Senior Site Reliability Engineer (Tokyo, Japan )
Cookpad is looking for software engineers to join our Site Reliability Engineering team. Our Site Reliability Engineers use systems engineering and software development skills to build and operate the platform behind the largest recipe sharing community in the world. You will be building the systems and tools that enable our engineers to operate and develop Cookpad's global service.
Cookpad is a tech company building a community platform that enables people to share recipe ideas and cooking tips. It’s a global platform used by on average around 100 million people every month across the world. Over 4 million recipes have been created by people in almost 70 countries.
Our mission is to make everyday cooking fun. Because we believe that cooking is the key to a happier and healthier life for people, communities and the planet.
Our heritage is unique: Cookpad was founded in Japan in 1997 and is a listed company in Tokyo.We set up our international HQ in the UK and here we’re a start-up, building the global platform and working with our colleagues around the world.
Cookpad is growing at speed and we’re looking for exceptional people who make things happen and create solutions on the scale we're looking for.
This role is based in Tokyo in Japan.
What you will do:
As a Site Reliability Engineer, you will be responsible for building and operating our infrastructure platform through the following activities.
- Build our highly available, performant and scalable container deployment platform with AWS.
- Design, develop and implement solutions that improve the stability, scalability, availability, and performance of Cookpad's Global service.
- Improve observability of our platform and applications to make troubleshooting process straightforward.
- Assist our product team's availability goals, by introducing Site Reliability Engineering solutions such as resilience engineering and chaos engineering.
- Accelerate software delivery cycle based on numerical metrics such as deploy frequencies, mean time to repair, development lead time, and change fail percentage.
- Participate in operational responsibilities. In the case of incidents, you will be involved in analysing and mitigating root causes as part of our blameless post-mortem culture and build solutions and automation to prevent them from happening again.

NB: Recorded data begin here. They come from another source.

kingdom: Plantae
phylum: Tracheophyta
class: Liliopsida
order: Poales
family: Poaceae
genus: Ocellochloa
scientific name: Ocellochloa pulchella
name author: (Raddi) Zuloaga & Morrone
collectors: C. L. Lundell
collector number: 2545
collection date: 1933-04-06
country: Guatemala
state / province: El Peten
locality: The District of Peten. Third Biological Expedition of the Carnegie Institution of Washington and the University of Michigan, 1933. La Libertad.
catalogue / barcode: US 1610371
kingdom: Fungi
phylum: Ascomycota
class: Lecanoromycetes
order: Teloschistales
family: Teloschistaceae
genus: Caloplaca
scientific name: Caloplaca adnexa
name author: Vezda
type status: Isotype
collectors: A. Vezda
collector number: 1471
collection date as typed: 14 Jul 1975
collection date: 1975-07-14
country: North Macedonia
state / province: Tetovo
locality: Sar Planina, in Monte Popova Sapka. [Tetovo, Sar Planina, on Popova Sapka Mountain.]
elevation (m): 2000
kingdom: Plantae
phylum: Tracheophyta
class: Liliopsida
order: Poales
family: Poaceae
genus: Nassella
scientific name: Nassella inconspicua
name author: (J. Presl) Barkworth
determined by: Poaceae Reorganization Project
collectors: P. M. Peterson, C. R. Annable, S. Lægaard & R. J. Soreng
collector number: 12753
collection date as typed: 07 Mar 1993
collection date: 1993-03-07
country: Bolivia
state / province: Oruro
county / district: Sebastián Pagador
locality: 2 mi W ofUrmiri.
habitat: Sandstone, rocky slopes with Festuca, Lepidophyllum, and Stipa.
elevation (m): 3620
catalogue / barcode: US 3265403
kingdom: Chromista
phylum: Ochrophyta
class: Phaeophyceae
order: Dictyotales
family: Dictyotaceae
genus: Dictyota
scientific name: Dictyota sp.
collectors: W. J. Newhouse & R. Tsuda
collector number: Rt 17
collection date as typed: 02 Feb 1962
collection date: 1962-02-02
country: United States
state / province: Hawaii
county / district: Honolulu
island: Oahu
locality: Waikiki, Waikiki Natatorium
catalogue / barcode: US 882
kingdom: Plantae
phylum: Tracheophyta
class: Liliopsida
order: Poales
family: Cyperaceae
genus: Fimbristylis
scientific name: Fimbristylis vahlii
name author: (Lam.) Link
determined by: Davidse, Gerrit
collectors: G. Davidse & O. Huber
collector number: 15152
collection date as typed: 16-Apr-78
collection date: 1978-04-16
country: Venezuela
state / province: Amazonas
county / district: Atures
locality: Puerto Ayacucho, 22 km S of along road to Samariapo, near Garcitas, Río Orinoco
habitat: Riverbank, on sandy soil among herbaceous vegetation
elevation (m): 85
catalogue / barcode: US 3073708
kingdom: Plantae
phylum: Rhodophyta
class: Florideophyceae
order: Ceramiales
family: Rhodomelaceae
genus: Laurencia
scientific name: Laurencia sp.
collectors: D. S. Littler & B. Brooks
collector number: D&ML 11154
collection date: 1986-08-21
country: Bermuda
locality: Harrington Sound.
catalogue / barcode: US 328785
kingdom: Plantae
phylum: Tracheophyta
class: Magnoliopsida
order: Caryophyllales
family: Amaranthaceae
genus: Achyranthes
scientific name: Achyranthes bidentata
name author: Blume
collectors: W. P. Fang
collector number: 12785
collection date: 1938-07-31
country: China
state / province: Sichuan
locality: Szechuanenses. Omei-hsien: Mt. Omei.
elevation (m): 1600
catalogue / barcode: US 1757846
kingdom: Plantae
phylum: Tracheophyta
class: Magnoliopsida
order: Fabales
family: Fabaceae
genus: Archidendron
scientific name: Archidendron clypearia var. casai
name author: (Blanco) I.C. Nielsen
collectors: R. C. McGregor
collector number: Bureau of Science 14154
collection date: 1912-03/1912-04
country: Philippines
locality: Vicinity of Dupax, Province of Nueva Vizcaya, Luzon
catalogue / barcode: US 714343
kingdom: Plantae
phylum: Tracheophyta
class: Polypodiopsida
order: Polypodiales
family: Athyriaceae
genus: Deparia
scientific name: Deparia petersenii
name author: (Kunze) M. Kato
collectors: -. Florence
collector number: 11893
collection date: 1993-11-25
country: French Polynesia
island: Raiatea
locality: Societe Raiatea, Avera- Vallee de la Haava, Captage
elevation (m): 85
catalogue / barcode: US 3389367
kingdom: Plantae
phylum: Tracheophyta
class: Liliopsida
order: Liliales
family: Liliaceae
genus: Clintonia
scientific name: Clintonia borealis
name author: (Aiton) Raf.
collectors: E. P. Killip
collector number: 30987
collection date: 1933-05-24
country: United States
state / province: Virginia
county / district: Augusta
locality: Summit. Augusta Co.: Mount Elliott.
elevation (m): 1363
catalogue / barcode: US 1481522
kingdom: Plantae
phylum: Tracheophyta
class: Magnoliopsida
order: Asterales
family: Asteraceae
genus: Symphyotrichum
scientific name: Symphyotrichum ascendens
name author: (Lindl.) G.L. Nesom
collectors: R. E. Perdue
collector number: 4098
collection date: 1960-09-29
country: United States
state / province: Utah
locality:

This is a senior level role and we are looking for the following skills and experience:
- Experience in software engineering and automation
- SRE/DevOps experience and comfortable operating software in a Linux based environment
- Experiences with deployments of containerized applications by ECS or Kubernetnes
- Familiar with at least one Cloud environment, for example, AWS, GCP, or Azure
- Strong communication skills in English and building working relationships with coworkers in locations around the globe
- Strong coding skills in at least one programming language, and happy to learn Ruby
- Familiar with Infrastructure as Code
- Passion for solving problems using open source software
- Experience with AWS
- Experience operating Ruby on Rails applications
- Solid foundation in deployment and management for large scale of Linux systems
- Understand large-scale complex systems from a reliability perspective
- Solid competency with SQL (ideally in a federated database environment; MySQL a plus)
- Understand event sourcing architecture for microservices (Apache Kafka a plus)
- Experience collecting system and application metrics for observability (Prometheus a plus)
- Deep network analysis experience
- Strong Linux system-level analysis capabilities (Ubuntu a plus)
- Knowledge and experiences about highly available and scalable architectures for services expanded in multi-region is a big plus
- Experience delivering Cloud Native Computing Foundation software in production (Kubernetes, Envoy, Prometheus, Fluentd, etc...)
- Contributions to open source
- Location: Ebisu, Tokyo
- Assistance with Japan work visa
- Working Hours: Flex Time (no mandated core time but need to join daily stand-up meetings at 18:00(JST)
- Monthly contract payment (reviewed yearly)
- Work pattern: Monday-Friday
- Holidays: paid leave provisions
The benefits we offer are based on how we can best support your personal and professional well-being.
What happens next?
We’re building a global product with a global team that’s full of world-class talent. Our hiring process is designed to let your talent shine and for us to get to know each other so we know we’re the right fit.
- When we receive your application, it’s reviewed by one of your peers to see if your experience and skills are a match for what we’re looking for in the role. If they are, one of our Talent team will get in touch for a chat. If you’re a developer, it’s great to see some of your sample code via a Github, Stackoverflow, or BitBucket profile.
- We’ll then ask you to complete a tech assignment or task; or maybe to provide some sample code.
- The final step is to meet the team: mainly your team but also people from other teams, including the leadership team.
The Cookpad team is made up of an incredible, diverse range of people. We are proud to be an equal opportunity employer. We do not discriminate based on race, ethnicity, colour, ancestry, national origin, religion, sex, sexual orientation, gender identity, age, disability, veteran status, genetic information, marital status or any other legally protected status.